• _Work instructions_
Pick out every line in the rows below that contains the string "series". Case counts, so a match must have the same uppercase and lowercase letters.

• _Source material_
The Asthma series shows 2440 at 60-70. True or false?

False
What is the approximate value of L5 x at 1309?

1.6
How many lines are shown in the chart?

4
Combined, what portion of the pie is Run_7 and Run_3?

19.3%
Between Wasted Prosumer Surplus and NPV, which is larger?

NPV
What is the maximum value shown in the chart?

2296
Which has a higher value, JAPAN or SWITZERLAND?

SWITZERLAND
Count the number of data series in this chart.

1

--

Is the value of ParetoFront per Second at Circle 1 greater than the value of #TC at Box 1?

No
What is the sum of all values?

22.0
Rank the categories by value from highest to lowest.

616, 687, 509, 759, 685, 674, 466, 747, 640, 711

...

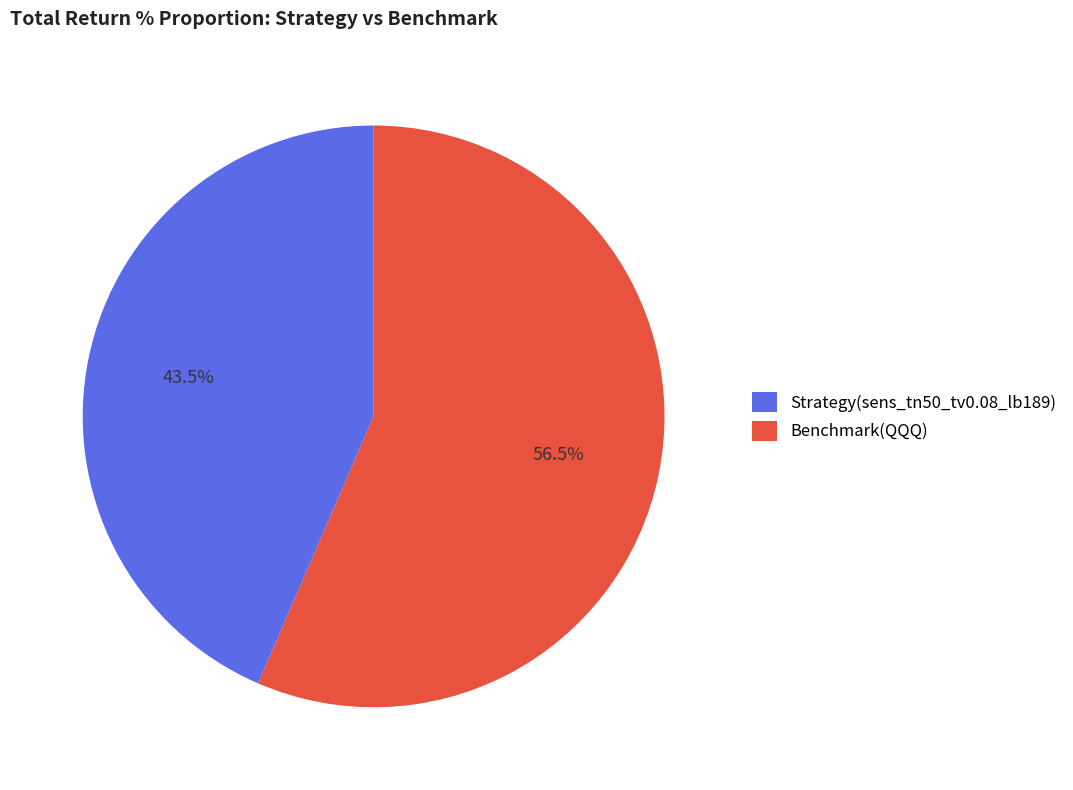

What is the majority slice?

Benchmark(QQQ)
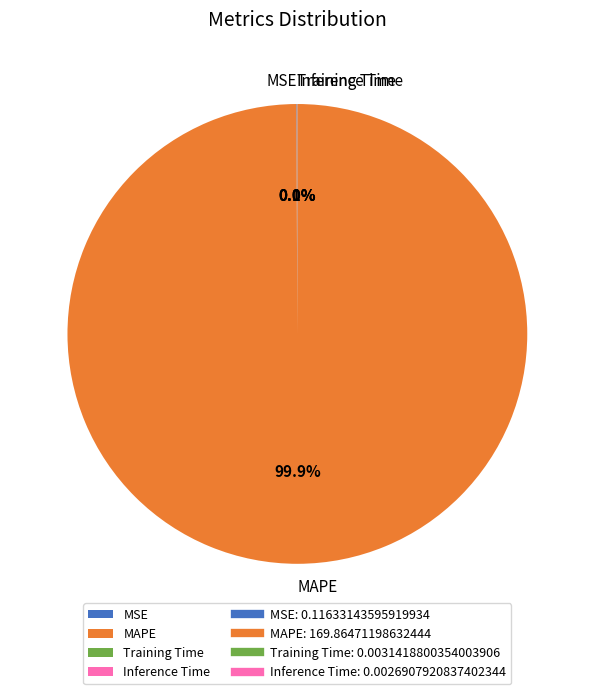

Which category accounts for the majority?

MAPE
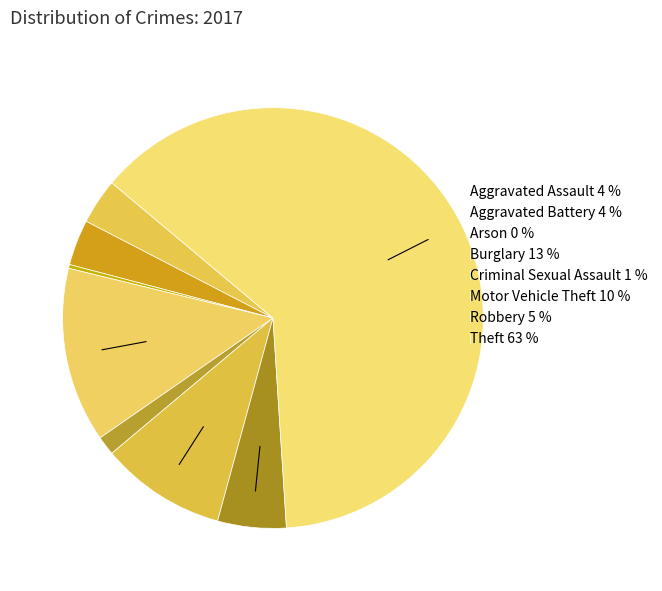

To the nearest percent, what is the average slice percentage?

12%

• _Exercise solution_
The Asthma series shows 2440 at 60-70. True or false?
Count the number of data series in this chart.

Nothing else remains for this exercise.